### [TEXTAUSZUG]

#####

Der Unterschied zwischen Art. 5 Abs. 1 OECD-MA und § 12 AO: Art. 5 OECD-MA und § 12 AO definieren zwar beide den Begriff Betriebsstätte durch eine Generalklausel und eine beispielhafte Aufzählung dessen, was als Betriebsstätte gilt bzw. nicht gilt. Nach der Generalklausel des Art. 5 Abs. 1 OECD-MA bedeutet Betriebsstätte eine Geschäftseinrichtung mit fester Beziehung zur Erdoberfläche, die von einer gewissen Dauer ist und durch die die Tätigkeit eines Unternehmens ganz oder teilweise ausgeübt wird. Der wesentliche Unterschied zwischen Art. 5 Abs. 1 OECD-MA einerseits und § 12 AO andererseits besteht darin, dass nach der AO eine Betriebsstätte bereits dann vorliegt, wenn die Einrichtung der Tätigkeit eines Unternehmens (lediglich) dient. Dagegen ist nach dem OECD-MA eine Betriebsstätte erst dann anzunehmen, wenn durch die Geschäftseinrichtung die Geschäftstätigkeit ganz oder teilweise ausgeübt wird (Wilke / Weber, Lehrbuch internationales Steuerrecht, Rz. 680).
In Art. 5 Abs. 2 OECD-MA findet sich eine beispielhafte Aufzählung (Regelbeispiele) dessen, was grundsätzlich als Betriebsstätte anzusehen ist:
- Ort der Leitung
- Zweigniederlassung
- Geschäftsstelle
- Fabrikationsstätte
- Werkstätte
- Einrichtungen zur Ausbeutung von Bodenschätzen
Art. 5 Abs. 3 OECD-MA enthält Ausführungen zur Bauausführung und Montage, die nur dann als Betriebsstätte i.S.d. Abkommens anzusehen sind, wenn ihre Dauer 12 Monate überschreitet. In den von Deutschland abgeschlossenen DBAs schwankt die erforderliche Mindestdauer je nach Abkommen zwischen 6 und 12 Monaten.

#####

### [BEREITGESTELLTE AUFLISTUNG]
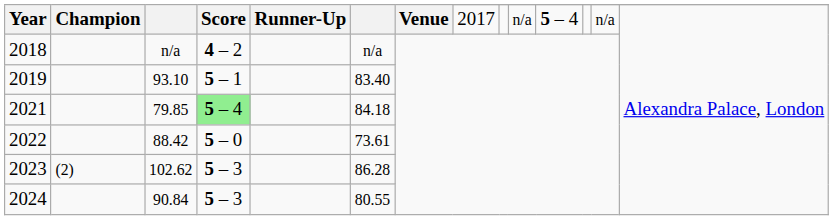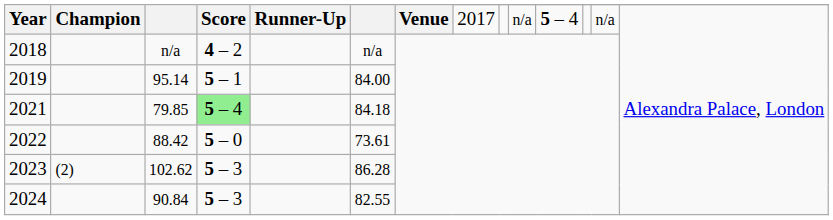2019 | column 3: 93.10 -> 95.14
2019 | column 6: 83.40 -> 84.00
2024 | column 6: 80.55 -> 82.55
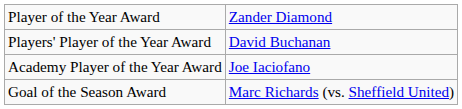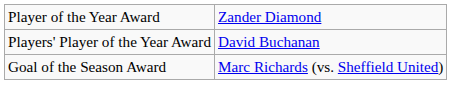- row: Academy Player of the Year Award | Joe Iaciofano
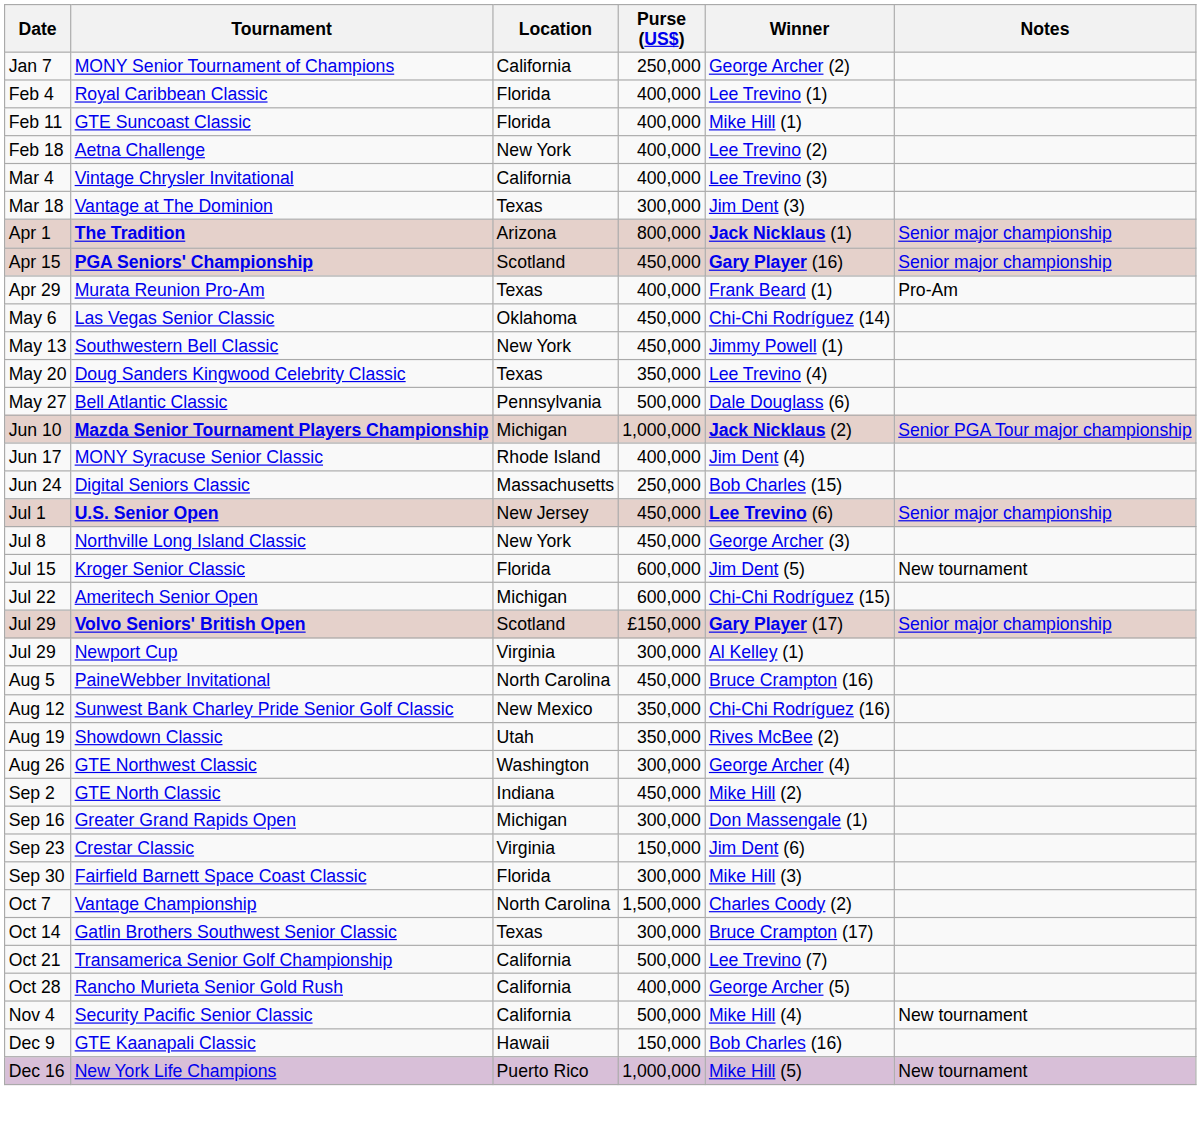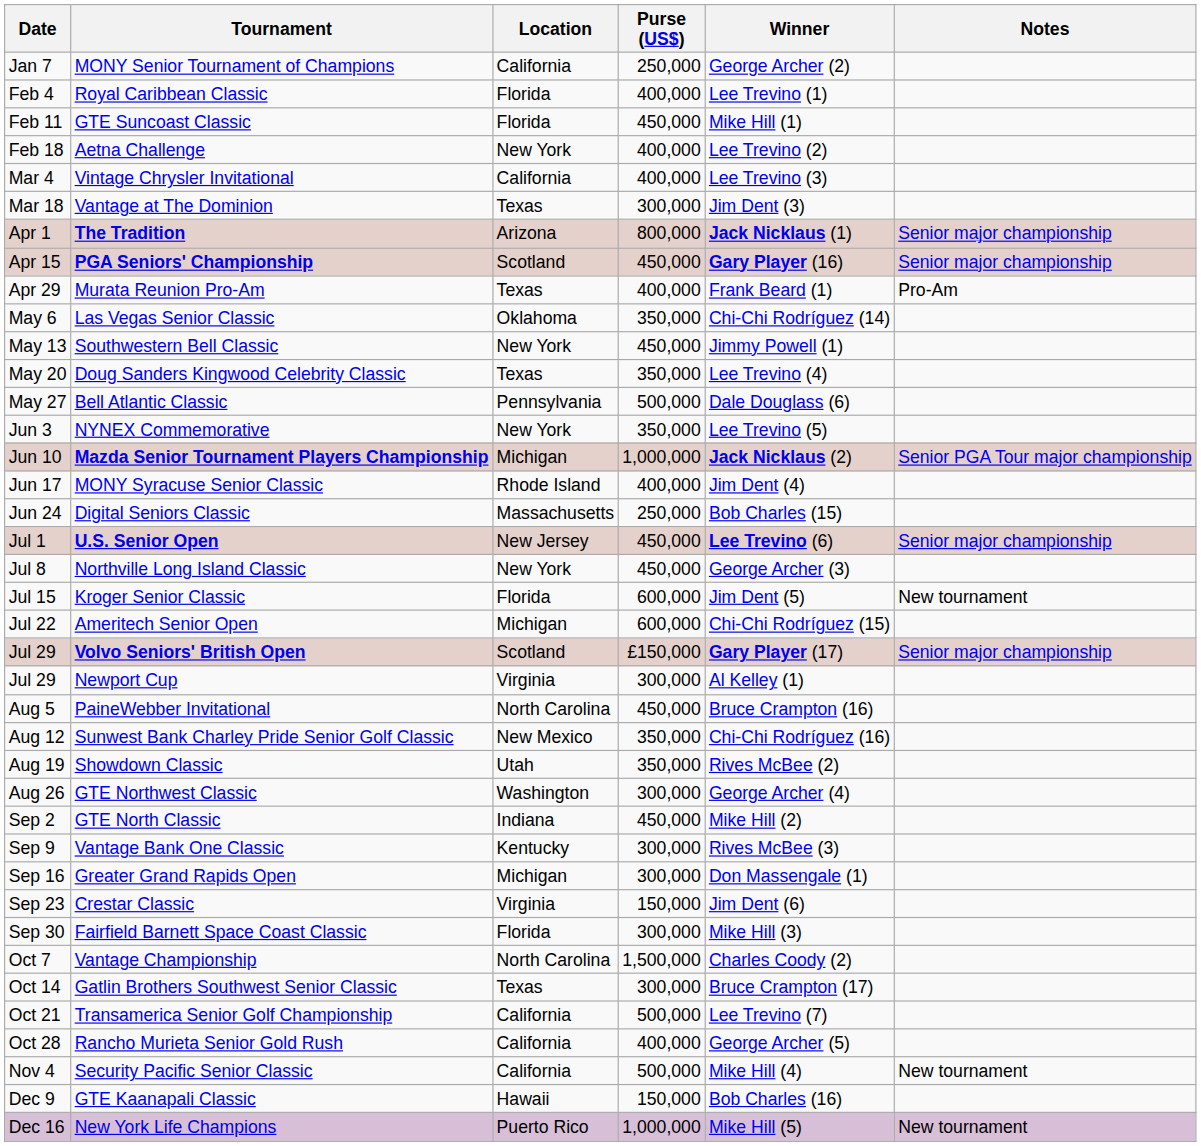GTE Suncoast Classic | Purse (US$): 400,000 -> 450,000
Las Vegas Senior Classic | Purse (US$): 450,000 -> 350,000
+ row: Jun 3 | NYNEX Commemorative | New York | 350,000 | Lee Trevino (5)
+ row: Sep 9 | Vantage Bank One Classic | Kentucky | 300,000 | Rives McBee (3)
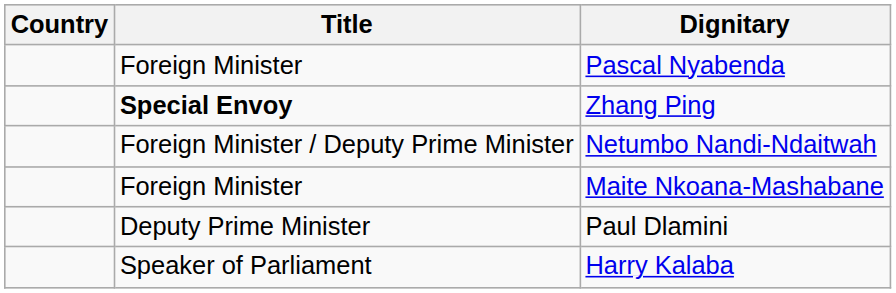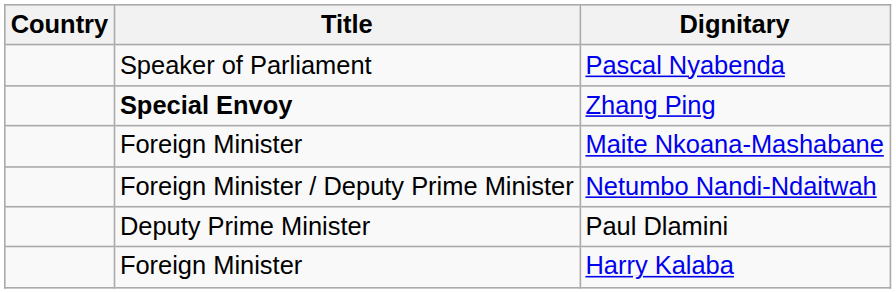Pascal Nyabenda | Title: Foreign Minister -> Speaker of Parliament
rows swapped: Netumbo Nandi-Ndaitwah <-> Maite Nkoana-Mashabane
Harry Kalaba | Title: Speaker of Parliament -> Foreign Minister
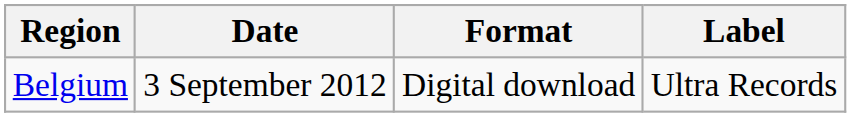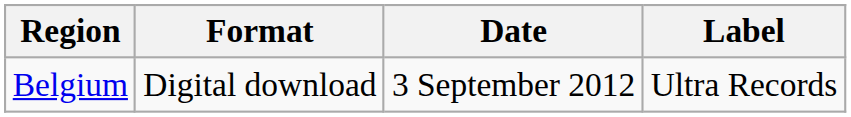columns swapped: Date <-> Format
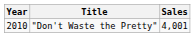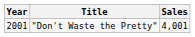"Don't Waste the Pretty" | Year: 2010 -> 2001
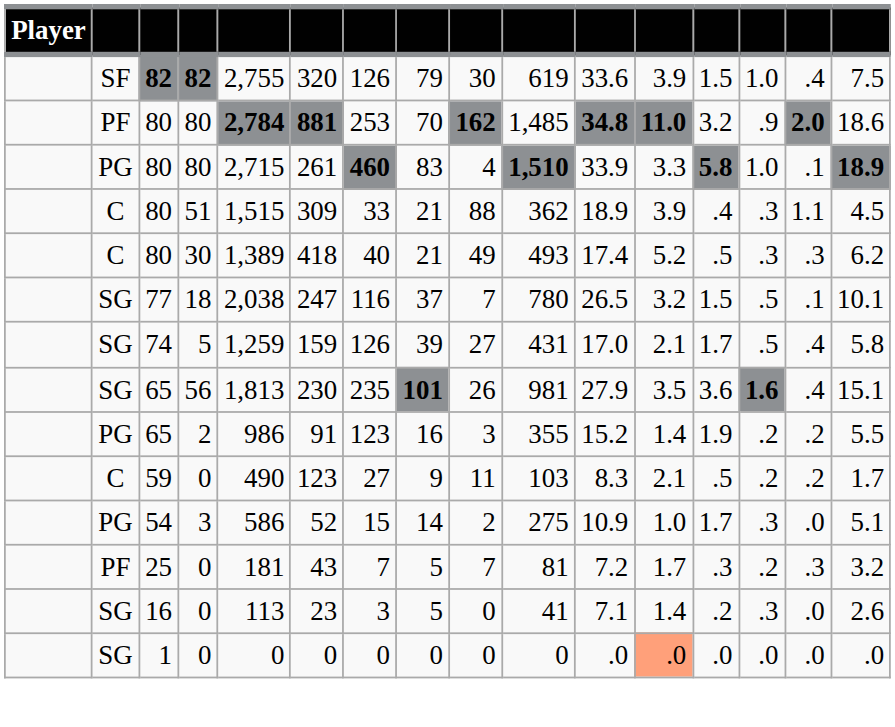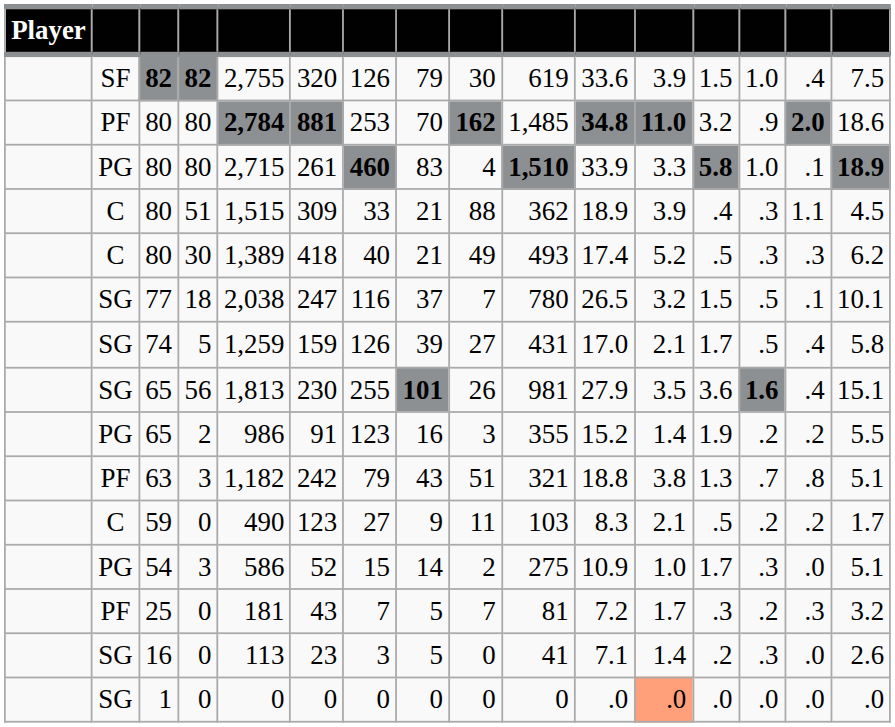65 / 56 | column 7: 235 -> 255
+ row: PF | 63 | 3 | 1,182 | 242 | 79 | 43 | 51 | 321 | 18.8 | 3.8 | 1.3 | .7 | .8 | 5.1
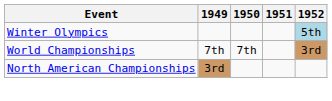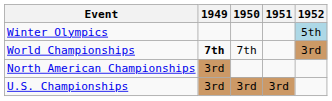World Championships | 1949: normal -> bold
+ row: U.S. Championships | 3rd | 3rd | 3rd
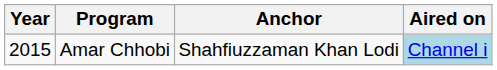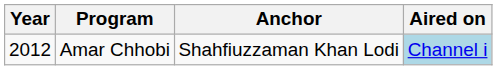Amar Chhobi | Year: 2015 -> 2012
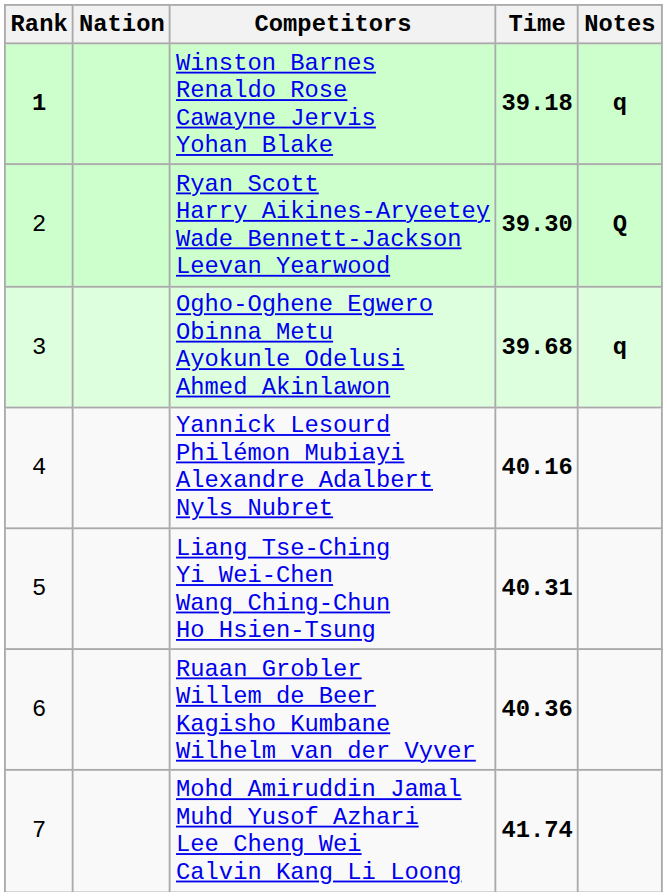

#####

### [AUFGABEN]
**A.** Wie lange muss eine Bauausführung oder Montage nach Art. 5 Abs. 3 OECD-MA laut dem Textauszug zur Betriebsstätte dauern, damit sie als Betriebsstätte gilt?
**B.** Schreib bitte den Textauszug zur Betriebsstätte im Anschluss an seinen letzten Satz weiter.
Die Auflistung stammt aus einer anderen Quelle als der Textauszug.

### [LÖSUNGEN]
**A.** Ihre Dauer muss 12 Monate überschreiten.

**B.**
Art. 5 Abs. 4 OECD-MA enthält den Katalog der Betriebsstättenausnahmen. Diese Bestimmung geht den Abs. 1 bis 3 vor, d.h. auch in den Fällen, in denen alle Voraussetzungen des Art. 5 Abs. 1 bis 3 OECD-MA erfüllt sind, ist für die Anwendung des Abkommens von dem Nichtvorliegen einer Betriebsstätte auszugehen. Hierzu zählen
- Einrichtungen zur Lagerung, Ausstellung und Auslieferung von Gütern und Waren, die dem Unternehmen gehören (z.B. Showroom eines Pkw-Herstellers),
- Bestände an Gütern und Waren, die nur zur Lagerung, Ausstellung und Auslieferung bereitgehalten werden,
- Bestände an Halbfabrikaten, die ausschließlich durch andere Unternehmen bearbeitet und dann wieder ins Ursprungland verbracht werden sollen,
- feste Geschäftseinrichtungen für den Einkauf von Gütern und Waren oder für die Informationsbeschaffung (z.B. Redaktionsaußenstelle einer deutschen Tageszeitung im Ausland),
- feste Geschäftseinrichtung für vorbereitende Tätigkeiten oder Hilfstätigkeiten.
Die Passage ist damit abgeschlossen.